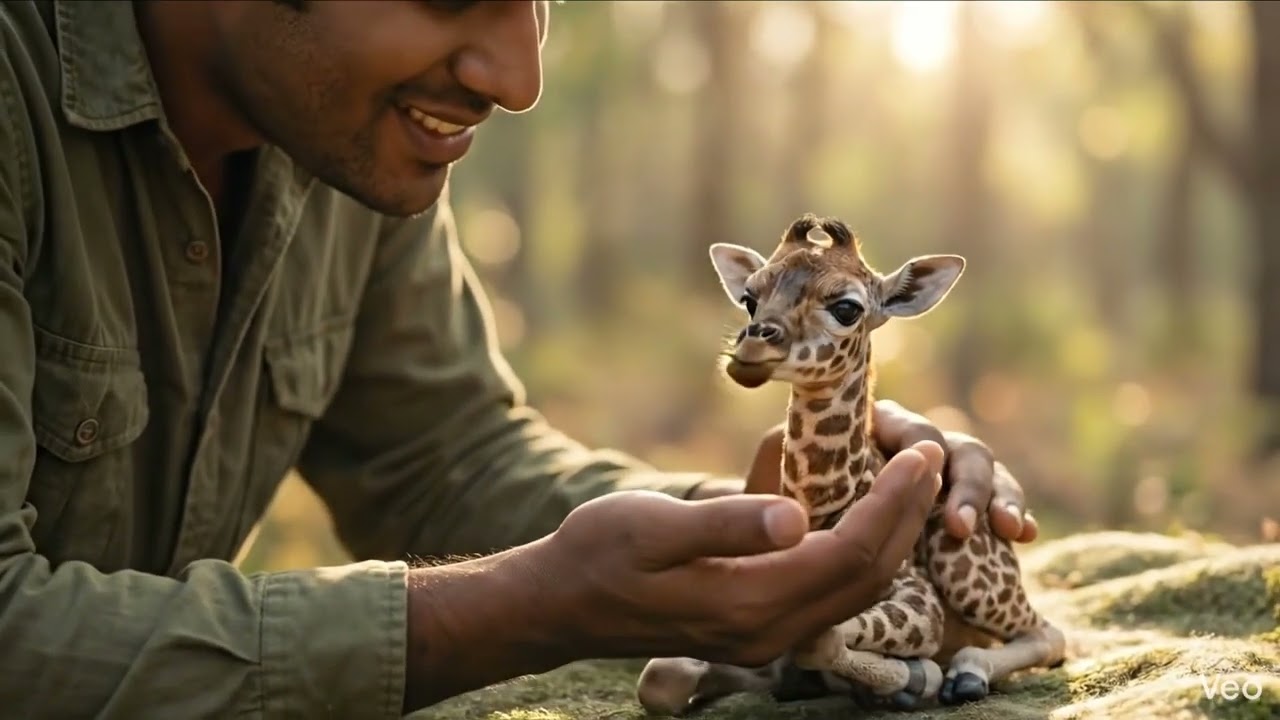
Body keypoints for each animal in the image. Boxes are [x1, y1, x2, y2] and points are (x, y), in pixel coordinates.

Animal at [636, 214, 1066, 715]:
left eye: (846, 308)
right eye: (749, 298)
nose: (751, 347)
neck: (822, 502)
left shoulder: (917, 595)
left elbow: (823, 638)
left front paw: (916, 677)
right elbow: (661, 676)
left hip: (965, 566)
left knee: (1048, 632)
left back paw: (964, 674)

☆ ☆ ☆

→ What the exercise asks
Repeat only what runs from the line holding "left elbow: (823, 638)" to the end of the data, keeping every line exactly as written, first and last included.

→ Written response
left elbow: (823, 638)
left front paw: (916, 677)
right elbow: (661, 676)
left hip: (965, 566)
left knee: (1048, 632)
left back paw: (964, 674)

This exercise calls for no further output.